Reduzir a multa do FGTS não estimula a contratação
Quarta-feira, 22 de fevereiro de 2017

Reduzir a multa do FGTS não estimula a contratação

Por Vitor Monaquezi Fernandes*

 

Na última semana, o Presidente Michel Temer apresentou ao Congresso Nacional projeto de lei complementar para que parte da multa do FGTS paga pelo empregador ao demitir um funcionário seja reduzida. Foi mais um golpe no trabalhador brasileiro.

Com a regra atual, quando há uma demissão sem justa causa é necessário efetuar o pagamento de 50% do que foi recolhido de FGTS ao trabalhador, sendo que 40% fica com o ex-funcionário e 10% é encaminhado ao governo.

A justificativa apresentada para a mudança é de que com a redução da multa o empresariado ficará estimulado a fazer novas contratações, raciocínio este que não faz o menor sentido. Afinal, reduzir o custo de um trabalhador não é sinônimo de aumento de contratação; muito pelo contrário, é estímulo para demissão.

Em todos os países em que houve uma reforma trabalhista, o que se teve, na prática, foi a retirada de direitos. Defender que flexibilizar direitos garante mais empregos é de uma desonestidade gigantesca. As experiências mais recentes na Europa mostraram que não houve um aumento de emprego com as novas regras trabalhistas. O que aconteceu foi a precarização das relações de trabalho. Seja com aumento de carga de trabalho, diminuição dos salários, aumento do desemprego, redução de políticas de proteção do emprego, dentre outros.
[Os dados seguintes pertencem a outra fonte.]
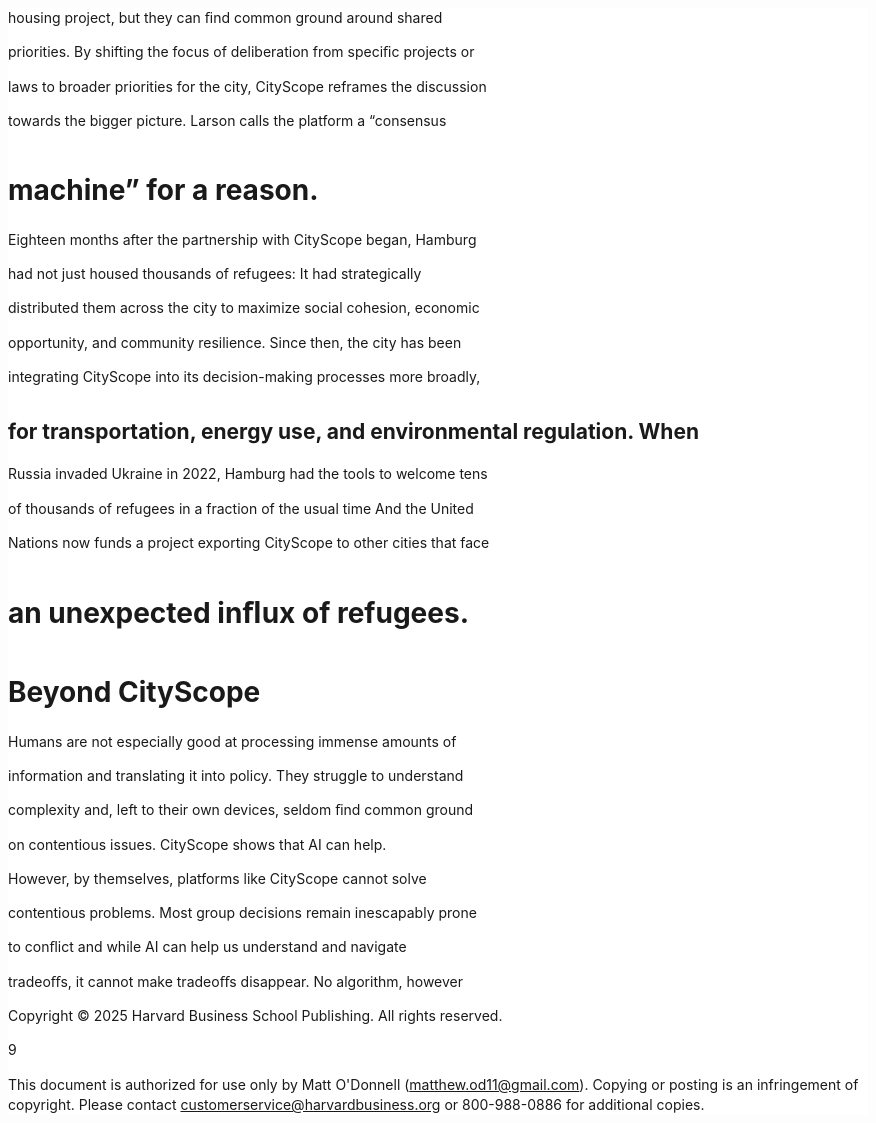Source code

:housing project, but they can ﬁnd common ground around shared

priorities. By shifting the focus of deliberation from speciﬁc projects or

laws to broader priorities for the city, CityScope reframes the discussion

towards the bigger picture. Larson calls the platform a “consensus

# machine” for a reason.

Eighteen months after the partnership with CityScope began, Hamburg

had not just housed thousands of refugees: It had strategically

distributed them across the city to maximize social cohesion, economic

opportunity, and community resilience. Since then, the city has been

integrating CityScope into its decision-making processes more broadly,

## for transportation, energy use, and environmental regulation. When

Russia invaded Ukraine in 2022, Hamburg had the tools to welcome tens

of thousands of refugees in a fraction of the usual time And the United

Nations now funds a project exporting CityScope to other cities that face

# an unexpected inﬂux of refugees.

# Beyond CityScope

Humans are not especially good at processing immense amounts of

information and translating it into policy. They struggle to understand

complexity and, left to their own devices, seldom ﬁnd common ground

on contentious issues. CityScope shows that AI can help.

However, by themselves, platforms like CityScope cannot solve

contentious problems. Most group decisions remain inescapably prone

to conﬂict and while AI can help us understand and navigate

tradeoﬀs, it cannot make tradeoﬀs disappear. No algorithm, however

Copyright © 2025 Harvard Business School Publishing. All rights reserved.

9

This document is authorized for use only by Matt O'Donnell (matthew.od11@gmail.com). Copying or posting is an infringement of copyright. Please contact customerservice@harvardbusiness.org or 800-988-0886 for additional copies.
Agora imagine este cenário, o que tudo indica que irá acontecer: o Congresso Nacional vota pela possibilidade de Terceirização na atividade fim. O empresário (que quer aumentar seu lucro), têm a possibilidade de desligar seu quadro de funcionário inteiro por menos dinheiro e terceirizar seus setores por um valor inferior. O que vai acontecer com os funcionários desta empresa?

 

A CLT nunca foi e nunca será o motivo de crise financeira do Brasil

 

Além disso, a extinção dos 10% da multa do FGTS tem outra consequência, que ataca a população mais carente. Uma das funções do recurso das contas do FGTS é o financiamento de políticas públicas, em valores mais baixos, como o financiamento de imóveis pela Caixa Econômica Federal e saneamento básico, por exemplo.
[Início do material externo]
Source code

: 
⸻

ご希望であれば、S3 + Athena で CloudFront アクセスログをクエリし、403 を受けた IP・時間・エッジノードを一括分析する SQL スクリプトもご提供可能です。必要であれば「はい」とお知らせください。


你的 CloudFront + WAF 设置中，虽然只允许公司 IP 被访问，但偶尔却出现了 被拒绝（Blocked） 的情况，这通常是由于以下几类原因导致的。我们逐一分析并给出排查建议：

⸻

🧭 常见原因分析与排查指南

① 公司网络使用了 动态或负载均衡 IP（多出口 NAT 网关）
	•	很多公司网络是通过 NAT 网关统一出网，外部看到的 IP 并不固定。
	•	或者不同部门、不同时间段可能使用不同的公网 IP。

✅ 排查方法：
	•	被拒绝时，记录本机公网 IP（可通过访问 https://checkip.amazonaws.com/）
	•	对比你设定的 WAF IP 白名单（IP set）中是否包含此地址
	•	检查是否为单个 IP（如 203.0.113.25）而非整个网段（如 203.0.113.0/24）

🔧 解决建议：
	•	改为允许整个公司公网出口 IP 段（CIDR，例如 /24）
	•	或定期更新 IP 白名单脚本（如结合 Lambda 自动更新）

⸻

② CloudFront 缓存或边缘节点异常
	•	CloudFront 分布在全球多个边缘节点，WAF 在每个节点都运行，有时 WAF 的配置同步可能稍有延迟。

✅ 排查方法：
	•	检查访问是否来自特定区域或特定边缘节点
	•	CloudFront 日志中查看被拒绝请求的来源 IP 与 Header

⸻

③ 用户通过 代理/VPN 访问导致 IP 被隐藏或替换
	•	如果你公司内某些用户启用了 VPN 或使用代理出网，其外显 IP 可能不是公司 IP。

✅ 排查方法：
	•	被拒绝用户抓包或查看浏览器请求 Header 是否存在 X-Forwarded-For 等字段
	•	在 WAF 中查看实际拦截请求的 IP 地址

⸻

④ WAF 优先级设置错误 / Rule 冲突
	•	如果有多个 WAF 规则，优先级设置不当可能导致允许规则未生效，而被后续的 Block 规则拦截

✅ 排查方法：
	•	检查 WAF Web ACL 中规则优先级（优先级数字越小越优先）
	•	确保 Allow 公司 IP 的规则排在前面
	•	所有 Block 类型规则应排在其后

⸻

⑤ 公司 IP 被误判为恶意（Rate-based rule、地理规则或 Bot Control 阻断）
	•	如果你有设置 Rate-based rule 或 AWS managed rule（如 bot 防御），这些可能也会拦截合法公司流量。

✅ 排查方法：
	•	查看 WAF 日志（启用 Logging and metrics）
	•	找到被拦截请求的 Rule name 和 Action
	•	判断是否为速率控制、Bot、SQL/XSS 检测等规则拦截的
De acordo com relatório anual de 2014, o dinheiro do FGTS possibilitou o financiamento público de dezenove bilhões de reais. No mesmo relatório é possível constatar que o patrimônio do Fundo é de 410 bilhões de reais. Dinheiro que possibilitou o “Minha Casa Minha Vida”, “Cidade Melhor” e “Água e Luz Para Todos”.

Com a redução da arrecadação o impacto nos financiamentos das políticas públicas será imediatamente afetado, o que, consequentemente deixará a população que mais precisa deste incentivo na mão do setor privado, os maiores interessados.

Após a promulgação da PEC do Teto congelando os investimentos em setores vitais para o crescimento do país, reduzir a arrecadação do fundo é inviabilizar a chance de os trabalhadores terem ascensões sociais. É demonstrar, sem sombras de dúvidas, que não há compromisso algum com o crescimento do Brasil.

O FGTS não é somente uma poupança do trabalhador para uma estabilidade financeira em um momento de crise. É um mecanismo de possiblidade de ascensão social. Mais uma vez, o presidente Michel Temer demonstrou que o pacto do governo não é com o brasileiro, é com o empresariado.

Vitor Monaquezi Fernandes é sócio de Crivelli Advogados Associados, responsável pela Unidade de Ribeirão Preto. Bacharel em Direito pela Faculdade de Direito do Sul de Minas – FDSM. Membro da Ordem dos Advogados do Brasil, OAB/SP 323.436. Especialista em Direito e Processo do Trabalho pela Escola Paulista de Direito – EPD. Especialista em Relações do Trabalho Latinoamericano pela Universidad de Castilla La-Mancha – UCLM. Membro da Comissão de Direito do Trabalho da OAB/SP, 12ª Subseção de Ribeirão Preto.